Reductions in state funding could shift more of that cost burden to the county, which is already facing major budget deficits, including a potential significant reduction in the Health and Human Services Levy funds that support the county’s social services.
“We’re still tracking that to see what the implications would be,” Fletcher said.
The impact of the funding cuts for child wellness campuses is even more nuanced.
It can’t stop Cuyahoga County from operating its own wellness campus at The Centers – formerly Cleveland Christian Home. Part of the campus is already open, including T-Suites, which provides temporary housing for teens in crisis with intensive behavioral needs.

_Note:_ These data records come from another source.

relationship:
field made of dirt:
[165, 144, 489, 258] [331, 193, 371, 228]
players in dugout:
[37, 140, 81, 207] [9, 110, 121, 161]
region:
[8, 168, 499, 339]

A nearly $13 million renovation underway is adding new specialty wings for victims of sex trafficking and youth with developmental disabilities who have been involved in the juvenile justice system, and a new drop-off center where youth can go to be assessed and wait for placement. The model is meant to prevent children from having to sleep at the Jane Edna Hunter Social Services office, a practice that has put both staff and kids at risk in the past.

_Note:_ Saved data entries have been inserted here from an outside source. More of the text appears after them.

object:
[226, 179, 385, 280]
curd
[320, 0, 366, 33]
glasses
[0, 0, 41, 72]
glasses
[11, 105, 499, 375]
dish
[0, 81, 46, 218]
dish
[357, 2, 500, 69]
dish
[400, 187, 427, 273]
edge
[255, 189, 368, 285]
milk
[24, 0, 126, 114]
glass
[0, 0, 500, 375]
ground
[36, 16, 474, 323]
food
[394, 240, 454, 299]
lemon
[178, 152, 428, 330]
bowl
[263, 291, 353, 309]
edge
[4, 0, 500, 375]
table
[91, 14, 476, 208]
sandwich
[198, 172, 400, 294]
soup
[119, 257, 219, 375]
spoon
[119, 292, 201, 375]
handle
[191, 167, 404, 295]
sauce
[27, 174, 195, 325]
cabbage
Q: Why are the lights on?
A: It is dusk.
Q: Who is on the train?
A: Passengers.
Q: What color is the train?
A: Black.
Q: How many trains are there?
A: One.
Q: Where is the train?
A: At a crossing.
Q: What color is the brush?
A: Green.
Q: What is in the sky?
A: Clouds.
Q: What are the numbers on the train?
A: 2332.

“We’re going to provide services no matter what,” David Merriman, the county’s Health and Human Services director assured.
But he worried about being able to sustain those operations, at least at the level initially planned, without state support. The full campus, once opened, is expected to cost $18-20 million a year, he said. If county revenues continue declining and state funding gets cut, the county may not be able to provide the level of specialty care initially hoped for.
“We’ll have to make decisions about what we can afford and what we can’t,” Merriman said. “We’ll still be providing services, we’re moving forward, but we might need to make some adjustments and choose what we can afford right now and pause on some other components unless we can get some additional funding.”
It also means other counties likely won’t be able to build campuses of their own, perpetuating the placement shortage. Sausser noted over 500 children sleeping in government offices across the state each year because there’s nowhere else for them to go. Regional campuses could solve the problem.
“We believe Ohio could be a national leader with this strategy,” she said.
Though still early, Cuyahoga County’s campus has shown that the model can work to reduce overnight stays in the Jane Edna office building, keep more kids closer to home and provide critical treatment for kids in crisis, Fletcher and Merriman agreed. Dewine believed in that model when he put the funding into the budget, and the House believed it when they kept it, Merriman said, adding that the county was “honored” to see it included.
But now, the county has to hope the conference committee reconciling the state budget believes it enough to restore the funding to keep supporting those kids.
“They deserve to have the services that meet their needs, prepare them for adulthood, help them address the trauma they experienced and be ready to move on with their lives,” Merriman said. “Our kids deserve that.”